NRW streicht überraschend beliebte Wohneigentumsförderung unter Wüst
Die Landesregierung von Nordrhein-Westfalen hat ein beliebtes Förderprogramm für Wohneigentum überraschend eingestellt. Die Entscheidung fiel ohne Vorwarnung unter Ministerpräsident Hendrik Wüst (CDU). Das Programm hatte seit seinem Start 2022 Hunderten von Familien Zuschüsse gewährt.
Eingeführt wurde die Förderung 2022 von der Freien Demokratischen Partei (FDP). Sie sah Zuschüsse von bis zu 10.000 Euro für Hauskäufer vor. Allein in Solingen erhielten 419 Haushalte Unterstützung, wobei jede Familie im Schnitt 6.895 Euro bekam. Die insgesamt in der Stadt ausgezahlten Mittel beliefen sich auf 2.889.156 Euro.

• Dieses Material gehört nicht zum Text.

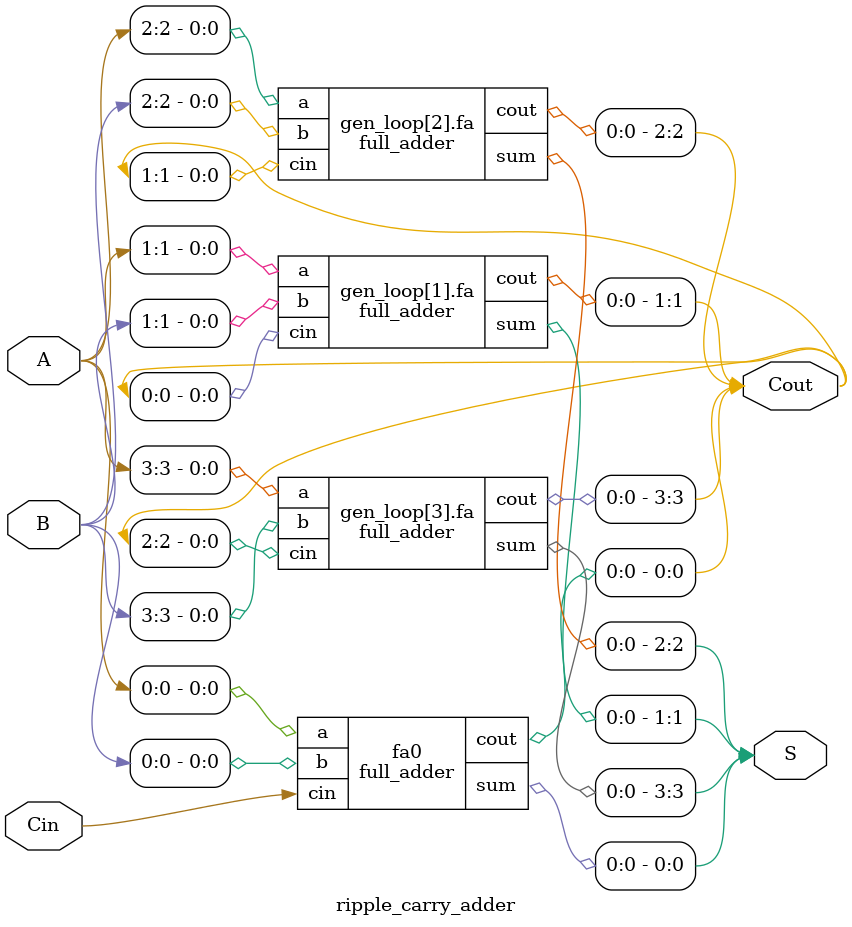
<source format=v>
module full_adder(
  input a, b, cin,
  output sum, cout
);
  assign {sum, cout} = {a^b^cin, ((a & b) | (b & cin) | (a & cin))};
endmodule

module ripple_carry_adder #(parameter SIZE = 4) (
  input [SIZE-1:0] A, B, 
  input Cin,
  output [SIZE-1:0] S, Cout);

  full_adder fa0(A[0], B[0], Cin, S[0], Cout[0]);

  genvar g;
  generate
    for(g = 1; g < SIZE; g = g+1) begin : gen_loop
      full_adder fa (
        .a(A[g]),
        .b(B[g]),
        .cin(Cout[g-1]),
        .sum(S[g]),
        .cout(Cout[g])
      );
    end
  endgenerate

endmodule


</source>
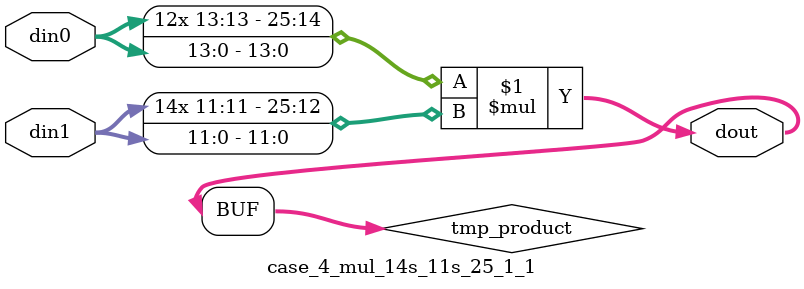
<source format=v>

`timescale 1 ns / 1 ps

 (* use_dsp = "no" *)  module case_4_mul_14s_11s_25_1_1(din0, din1, dout);
parameter ID = 1;
parameter NUM_STAGE = 0;
parameter din0_WIDTH = 14;
parameter din1_WIDTH = 12;
parameter dout_WIDTH = 26;

input [din0_WIDTH - 1 : 0] din0; 
input [din1_WIDTH - 1 : 0] din1; 
output [dout_WIDTH - 1 : 0] dout;

wire signed [dout_WIDTH - 1 : 0] tmp_product;



























assign tmp_product = $signed(din0) * $signed(din1);








assign dout = tmp_product;





















endmodule

</source>
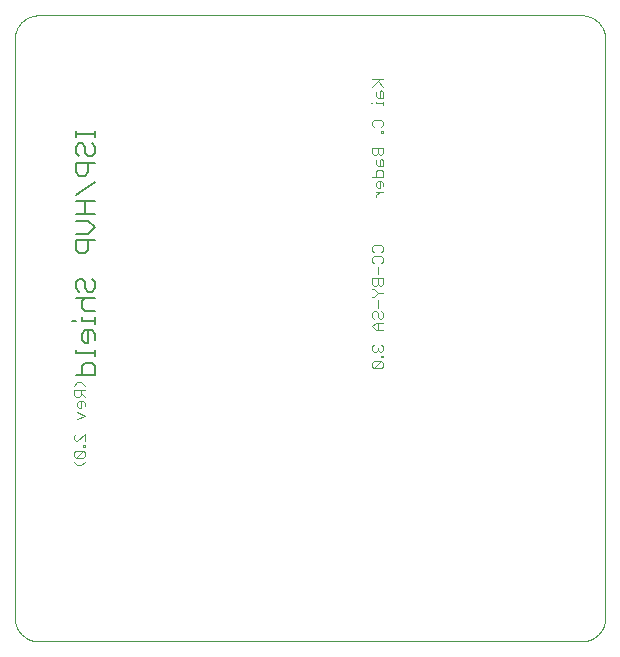
<source format=gbo>
G75*
%MOIN*%
%OFA0B0*%
%FSLAX25Y25*%
%IPPOS*%
%LPD*%
%AMOC8*
5,1,8,0,0,1.08239X$1,22.5*
%
%ADD10C,0.00004*%
%ADD11C,0.00400*%
%ADD12C,0.00600*%
D10*
X0092644Y0010874D02*
X0092644Y0203787D01*
X0092646Y0203977D01*
X0092653Y0204167D01*
X0092665Y0204357D01*
X0092681Y0204547D01*
X0092701Y0204736D01*
X0092727Y0204925D01*
X0092756Y0205113D01*
X0092791Y0205300D01*
X0092830Y0205486D01*
X0092873Y0205671D01*
X0092921Y0205856D01*
X0092973Y0206039D01*
X0093029Y0206220D01*
X0093090Y0206400D01*
X0093156Y0206579D01*
X0093225Y0206756D01*
X0093299Y0206932D01*
X0093377Y0207105D01*
X0093460Y0207277D01*
X0093546Y0207446D01*
X0093636Y0207614D01*
X0093731Y0207779D01*
X0093829Y0207942D01*
X0093932Y0208102D01*
X0094038Y0208260D01*
X0094148Y0208415D01*
X0094261Y0208568D01*
X0094379Y0208718D01*
X0094500Y0208864D01*
X0094624Y0209008D01*
X0094752Y0209149D01*
X0094883Y0209287D01*
X0095018Y0209422D01*
X0095156Y0209553D01*
X0095297Y0209681D01*
X0095441Y0209805D01*
X0095587Y0209926D01*
X0095737Y0210044D01*
X0095890Y0210157D01*
X0096045Y0210267D01*
X0096203Y0210373D01*
X0096363Y0210476D01*
X0096526Y0210574D01*
X0096691Y0210669D01*
X0096859Y0210759D01*
X0097028Y0210845D01*
X0097200Y0210928D01*
X0097373Y0211006D01*
X0097549Y0211080D01*
X0097726Y0211149D01*
X0097905Y0211215D01*
X0098085Y0211276D01*
X0098266Y0211332D01*
X0098449Y0211384D01*
X0098634Y0211432D01*
X0098819Y0211475D01*
X0099005Y0211514D01*
X0099192Y0211549D01*
X0099380Y0211578D01*
X0099569Y0211604D01*
X0099758Y0211624D01*
X0099948Y0211640D01*
X0100138Y0211652D01*
X0100328Y0211659D01*
X0100518Y0211661D01*
X0281620Y0211661D01*
X0281810Y0211659D01*
X0282000Y0211652D01*
X0282190Y0211640D01*
X0282380Y0211624D01*
X0282569Y0211604D01*
X0282758Y0211578D01*
X0282946Y0211549D01*
X0283133Y0211514D01*
X0283319Y0211475D01*
X0283504Y0211432D01*
X0283689Y0211384D01*
X0283872Y0211332D01*
X0284053Y0211276D01*
X0284233Y0211215D01*
X0284412Y0211149D01*
X0284589Y0211080D01*
X0284765Y0211006D01*
X0284938Y0210928D01*
X0285110Y0210845D01*
X0285279Y0210759D01*
X0285447Y0210669D01*
X0285612Y0210574D01*
X0285775Y0210476D01*
X0285935Y0210373D01*
X0286093Y0210267D01*
X0286248Y0210157D01*
X0286401Y0210044D01*
X0286551Y0209926D01*
X0286697Y0209805D01*
X0286841Y0209681D01*
X0286982Y0209553D01*
X0287120Y0209422D01*
X0287255Y0209287D01*
X0287386Y0209149D01*
X0287514Y0209008D01*
X0287638Y0208864D01*
X0287759Y0208718D01*
X0287877Y0208568D01*
X0287990Y0208415D01*
X0288100Y0208260D01*
X0288206Y0208102D01*
X0288309Y0207942D01*
X0288407Y0207779D01*
X0288502Y0207614D01*
X0288592Y0207446D01*
X0288678Y0207277D01*
X0288761Y0207105D01*
X0288839Y0206932D01*
X0288913Y0206756D01*
X0288982Y0206579D01*
X0289048Y0206400D01*
X0289109Y0206220D01*
X0289165Y0206039D01*
X0289217Y0205856D01*
X0289265Y0205671D01*
X0289308Y0205486D01*
X0289347Y0205300D01*
X0289382Y0205113D01*
X0289411Y0204925D01*
X0289437Y0204736D01*
X0289457Y0204547D01*
X0289473Y0204357D01*
X0289485Y0204167D01*
X0289492Y0203977D01*
X0289494Y0203787D01*
X0289494Y0010874D01*
X0289492Y0010684D01*
X0289485Y0010494D01*
X0289473Y0010304D01*
X0289457Y0010114D01*
X0289437Y0009925D01*
X0289411Y0009736D01*
X0289382Y0009548D01*
X0289347Y0009361D01*
X0289308Y0009175D01*
X0289265Y0008990D01*
X0289217Y0008805D01*
X0289165Y0008622D01*
X0289109Y0008441D01*
X0289048Y0008261D01*
X0288982Y0008082D01*
X0288913Y0007905D01*
X0288839Y0007729D01*
X0288761Y0007556D01*
X0288678Y0007384D01*
X0288592Y0007215D01*
X0288502Y0007047D01*
X0288407Y0006882D01*
X0288309Y0006719D01*
X0288206Y0006559D01*
X0288100Y0006401D01*
X0287990Y0006246D01*
X0287877Y0006093D01*
X0287759Y0005943D01*
X0287638Y0005797D01*
X0287514Y0005653D01*
X0287386Y0005512D01*
X0287255Y0005374D01*
X0287120Y0005239D01*
X0286982Y0005108D01*
X0286841Y0004980D01*
X0286697Y0004856D01*
X0286551Y0004735D01*
X0286401Y0004617D01*
X0286248Y0004504D01*
X0286093Y0004394D01*
X0285935Y0004288D01*
X0285775Y0004185D01*
X0285612Y0004087D01*
X0285447Y0003992D01*
X0285279Y0003902D01*
X0285110Y0003816D01*
X0284938Y0003733D01*
X0284765Y0003655D01*
X0284589Y0003581D01*
X0284412Y0003512D01*
X0284233Y0003446D01*
X0284053Y0003385D01*
X0283872Y0003329D01*
X0283689Y0003277D01*
X0283504Y0003229D01*
X0283319Y0003186D01*
X0283133Y0003147D01*
X0282946Y0003112D01*
X0282758Y0003083D01*
X0282569Y0003057D01*
X0282380Y0003037D01*
X0282190Y0003021D01*
X0282000Y0003009D01*
X0281810Y0003002D01*
X0281620Y0003000D01*
X0100518Y0003000D01*
X0100328Y0003002D01*
X0100138Y0003009D01*
X0099948Y0003021D01*
X0099758Y0003037D01*
X0099569Y0003057D01*
X0099380Y0003083D01*
X0099192Y0003112D01*
X0099005Y0003147D01*
X0098819Y0003186D01*
X0098634Y0003229D01*
X0098449Y0003277D01*
X0098266Y0003329D01*
X0098085Y0003385D01*
X0097905Y0003446D01*
X0097726Y0003512D01*
X0097549Y0003581D01*
X0097373Y0003655D01*
X0097200Y0003733D01*
X0097028Y0003816D01*
X0096859Y0003902D01*
X0096691Y0003992D01*
X0096526Y0004087D01*
X0096363Y0004185D01*
X0096203Y0004288D01*
X0096045Y0004394D01*
X0095890Y0004504D01*
X0095737Y0004617D01*
X0095587Y0004735D01*
X0095441Y0004856D01*
X0095297Y0004980D01*
X0095156Y0005108D01*
X0095018Y0005239D01*
X0094883Y0005374D01*
X0094752Y0005512D01*
X0094624Y0005653D01*
X0094500Y0005797D01*
X0094379Y0005943D01*
X0094261Y0006093D01*
X0094148Y0006246D01*
X0094038Y0006401D01*
X0093932Y0006559D01*
X0093829Y0006719D01*
X0093731Y0006882D01*
X0093636Y0007047D01*
X0093546Y0007215D01*
X0093460Y0007384D01*
X0093377Y0007556D01*
X0093299Y0007729D01*
X0093225Y0007905D01*
X0093156Y0008082D01*
X0093090Y0008261D01*
X0093029Y0008441D01*
X0092973Y0008622D01*
X0092921Y0008805D01*
X0092873Y0008990D01*
X0092830Y0009175D01*
X0092791Y0009361D01*
X0092756Y0009548D01*
X0092727Y0009736D01*
X0092701Y0009925D01*
X0092681Y0010114D01*
X0092665Y0010304D01*
X0092653Y0010494D01*
X0092646Y0010684D01*
X0092644Y0010874D01*
D11*
X0113487Y0061703D02*
X0112286Y0062904D01*
X0112886Y0064185D02*
X0115288Y0066587D01*
X0115889Y0065987D01*
X0115889Y0064786D01*
X0115288Y0064185D01*
X0112886Y0064185D01*
X0112286Y0064786D01*
X0112286Y0065987D01*
X0112886Y0066587D01*
X0115288Y0066587D01*
X0115288Y0067828D02*
X0115889Y0067828D01*
X0115889Y0068429D01*
X0115288Y0068429D01*
X0115288Y0067828D01*
X0115889Y0069710D02*
X0115889Y0072112D01*
X0113487Y0069710D01*
X0112886Y0069710D01*
X0112286Y0070310D01*
X0112286Y0071511D01*
X0112886Y0072112D01*
X0113487Y0077076D02*
X0115889Y0078277D01*
X0113487Y0079478D01*
X0114087Y0080759D02*
X0114688Y0080759D01*
X0114688Y0083161D01*
X0115288Y0083161D02*
X0114087Y0083161D01*
X0113487Y0082561D01*
X0113487Y0081360D01*
X0114087Y0080759D01*
X0115889Y0081360D02*
X0115889Y0082561D01*
X0115288Y0083161D01*
X0115889Y0084443D02*
X0114688Y0085644D01*
X0114688Y0085043D02*
X0114688Y0086845D01*
X0115889Y0086845D02*
X0112286Y0086845D01*
X0112286Y0085043D01*
X0112886Y0084443D01*
X0114087Y0084443D01*
X0114688Y0085043D01*
X0115889Y0088099D02*
X0114688Y0089300D01*
X0113487Y0089300D01*
X0112286Y0088099D01*
X0115889Y0062904D02*
X0114688Y0061703D01*
X0113487Y0061703D01*
X0211841Y0094578D02*
X0212442Y0093978D01*
X0214844Y0096380D01*
X0215444Y0095779D01*
X0215444Y0094578D01*
X0214844Y0093978D01*
X0212442Y0093978D01*
X0211841Y0094578D02*
X0211841Y0095779D01*
X0212442Y0096380D01*
X0214844Y0096380D01*
X0214844Y0097621D02*
X0215444Y0097621D01*
X0215444Y0098221D01*
X0214844Y0098221D01*
X0214844Y0097621D01*
X0214844Y0099502D02*
X0215444Y0100103D01*
X0215444Y0101304D01*
X0214844Y0101905D01*
X0213643Y0100704D02*
X0213643Y0100103D01*
X0214243Y0099502D01*
X0214844Y0099502D01*
X0213643Y0100103D02*
X0213042Y0099502D01*
X0212442Y0099502D01*
X0211841Y0100103D01*
X0211841Y0101304D01*
X0212442Y0101905D01*
X0213042Y0106869D02*
X0215444Y0106869D01*
X0213643Y0106869D02*
X0213643Y0109271D01*
X0213042Y0109271D02*
X0215444Y0109271D01*
X0214844Y0110552D02*
X0215444Y0111152D01*
X0215444Y0112353D01*
X0214844Y0112954D01*
X0213643Y0112353D02*
X0213643Y0111152D01*
X0214243Y0110552D01*
X0214844Y0110552D01*
X0213643Y0112353D02*
X0213042Y0112954D01*
X0212442Y0112954D01*
X0211841Y0112353D01*
X0211841Y0111152D01*
X0212442Y0110552D01*
X0213042Y0109271D02*
X0211841Y0108070D01*
X0213042Y0106869D01*
X0213643Y0114235D02*
X0213643Y0116637D01*
X0212442Y0117918D02*
X0211841Y0117918D01*
X0212442Y0117918D02*
X0213643Y0119119D01*
X0215444Y0119119D01*
X0213643Y0119119D02*
X0212442Y0120320D01*
X0211841Y0120320D01*
X0212442Y0121601D02*
X0213042Y0121601D01*
X0213643Y0122202D01*
X0213643Y0124003D01*
X0213643Y0125285D02*
X0213643Y0127687D01*
X0214844Y0128968D02*
X0215444Y0129568D01*
X0215444Y0130769D01*
X0214844Y0131370D01*
X0212442Y0131370D01*
X0211841Y0130769D01*
X0211841Y0129568D01*
X0212442Y0128968D01*
X0212442Y0132651D02*
X0211841Y0133251D01*
X0211841Y0134452D01*
X0212442Y0135053D01*
X0214844Y0135053D01*
X0215444Y0134452D01*
X0215444Y0133251D01*
X0214844Y0132651D01*
X0215444Y0124003D02*
X0211841Y0124003D01*
X0211841Y0122202D01*
X0212442Y0121601D01*
X0213643Y0122202D02*
X0214243Y0121601D01*
X0214844Y0121601D01*
X0215444Y0122202D01*
X0215444Y0124003D01*
X0213042Y0151053D02*
X0213042Y0151654D01*
X0214243Y0152855D01*
X0215444Y0152855D02*
X0213042Y0152855D01*
X0213643Y0154136D02*
X0213042Y0154736D01*
X0213042Y0155937D01*
X0213643Y0156538D01*
X0214844Y0156538D01*
X0215444Y0155937D01*
X0215444Y0154736D01*
X0214243Y0154136D02*
X0214243Y0156538D01*
X0213042Y0157819D02*
X0213042Y0159620D01*
X0213643Y0160221D01*
X0214844Y0160221D01*
X0215444Y0159620D01*
X0215444Y0157819D01*
X0211841Y0157819D01*
X0213643Y0154136D02*
X0214243Y0154136D01*
X0214243Y0161502D02*
X0214243Y0163304D01*
X0214844Y0163904D01*
X0215444Y0163304D01*
X0215444Y0161502D01*
X0213643Y0161502D01*
X0213042Y0162103D01*
X0213042Y0163304D01*
X0213042Y0165185D02*
X0213643Y0165786D01*
X0213643Y0167587D01*
X0215444Y0167587D02*
X0215444Y0165786D01*
X0214844Y0165185D01*
X0214243Y0165185D01*
X0213643Y0165786D01*
X0213042Y0165185D02*
X0212442Y0165185D01*
X0211841Y0165786D01*
X0211841Y0167587D01*
X0215444Y0167587D01*
X0215444Y0172511D02*
X0215444Y0173112D01*
X0214844Y0173112D01*
X0214844Y0172511D01*
X0215444Y0172511D01*
X0214844Y0174393D02*
X0215444Y0174994D01*
X0215444Y0176195D01*
X0214844Y0176795D01*
X0212442Y0176795D01*
X0211841Y0176195D01*
X0211841Y0174994D01*
X0212442Y0174393D01*
X0215444Y0181733D02*
X0215444Y0182934D01*
X0215444Y0182333D02*
X0213042Y0182333D01*
X0213042Y0182934D01*
X0211841Y0182333D02*
X0211241Y0182333D01*
X0213643Y0184215D02*
X0213042Y0184815D01*
X0213042Y0186016D01*
X0214243Y0186016D02*
X0214243Y0184215D01*
X0213643Y0184215D02*
X0215444Y0184215D01*
X0215444Y0186016D01*
X0214844Y0186617D01*
X0214243Y0186016D01*
X0215444Y0187898D02*
X0213643Y0189699D01*
X0214243Y0190300D02*
X0211841Y0187898D01*
X0211841Y0190300D02*
X0215444Y0190300D01*
D12*
X0119293Y0173263D02*
X0119293Y0171128D01*
X0119293Y0172195D02*
X0112888Y0172195D01*
X0112888Y0171128D02*
X0112888Y0173263D01*
X0113955Y0168966D02*
X0112888Y0167898D01*
X0112888Y0165763D01*
X0113955Y0164696D01*
X0116090Y0165763D02*
X0117158Y0164696D01*
X0118225Y0164696D01*
X0119293Y0165763D01*
X0119293Y0167898D01*
X0118225Y0168966D01*
X0116090Y0167898D02*
X0116090Y0165763D01*
X0116090Y0167898D02*
X0115023Y0168966D01*
X0113955Y0168966D01*
X0112888Y0162521D02*
X0112888Y0159318D01*
X0113955Y0158250D01*
X0116090Y0158250D01*
X0117158Y0159318D01*
X0117158Y0162521D01*
X0119293Y0162521D02*
X0112888Y0162521D01*
X0119293Y0156075D02*
X0112888Y0151805D01*
X0112888Y0149630D02*
X0119293Y0149630D01*
X0116090Y0149630D02*
X0116090Y0145359D01*
X0117158Y0143184D02*
X0112888Y0143184D01*
X0112888Y0145359D02*
X0119293Y0145359D01*
X0117158Y0143184D02*
X0119293Y0141049D01*
X0117158Y0138914D01*
X0112888Y0138914D01*
X0112888Y0136739D02*
X0112888Y0133536D01*
X0113955Y0132469D01*
X0116090Y0132469D01*
X0117158Y0133536D01*
X0117158Y0136739D01*
X0119293Y0136739D02*
X0112888Y0136739D01*
X0113955Y0123848D02*
X0115023Y0123848D01*
X0116090Y0122780D01*
X0116090Y0120645D01*
X0117158Y0119578D01*
X0118225Y0119578D01*
X0119293Y0120645D01*
X0119293Y0122780D01*
X0118225Y0123848D01*
X0113955Y0123848D02*
X0112888Y0122780D01*
X0112888Y0120645D01*
X0113955Y0119578D01*
X0112888Y0117403D02*
X0119293Y0117403D01*
X0116090Y0117403D02*
X0115023Y0116335D01*
X0115023Y0114200D01*
X0116090Y0113132D01*
X0119293Y0113132D01*
X0119293Y0110957D02*
X0119293Y0108822D01*
X0119293Y0109890D02*
X0115023Y0109890D01*
X0115023Y0110957D01*
X0112888Y0109890D02*
X0111820Y0109890D01*
X0116090Y0106660D02*
X0115023Y0105593D01*
X0115023Y0103457D01*
X0116090Y0102390D01*
X0117158Y0102390D01*
X0117158Y0106660D01*
X0118225Y0106660D02*
X0116090Y0106660D01*
X0118225Y0106660D02*
X0119293Y0105593D01*
X0119293Y0103457D01*
X0119293Y0100215D02*
X0119293Y0098080D01*
X0119293Y0099147D02*
X0112888Y0099147D01*
X0112888Y0100215D01*
X0116090Y0095918D02*
X0115023Y0094850D01*
X0115023Y0091648D01*
X0112888Y0091648D02*
X0119293Y0091648D01*
X0119293Y0094850D01*
X0118225Y0095918D01*
X0116090Y0095918D01*
M02*

</source>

Die CDU hatte zuvor zugesagt, das Programm so lange fortzuführen, bis die Mittel aufgebraucht seien. Die plötzliche Streichung wird nun als gebrochene Zusage kritisiert. Jürgen Albermann, Fraktionsvorsitzender der FDP, bezeichnete den Schritt als Rückschlag für den Wohneigentumserwerb in der Region.
Albermann übt auch grundsätzliche Kritik an der Landespolitik. Er verwies auf die hohe Grunderwerbsteuer in Nordrhein-Westfalen, die bundesweit am höchsten ausfällt. Weitere Belastungen wie Grundsteuern, Straßenbaubeiträge und eine geplante Steuer auf Baumaterialien wurden ebenfalls als Hürden für den Immobilienerwerb genannt.
Mit dem Ende des Förderprogramms bleiben viele potenzielle Käufer ohne finanzielle Unterstützung. Albermann fordert die Landesregierung auf, ihre Politik zu überdenken und Maßnahmen zurückzunehmen, die den Wohneigentumserwerb verteuern. Die Entscheidung hat sowohl bei bisherigen Begünstigten als auch bei künftigen Antragstellern Frustration ausgelöst.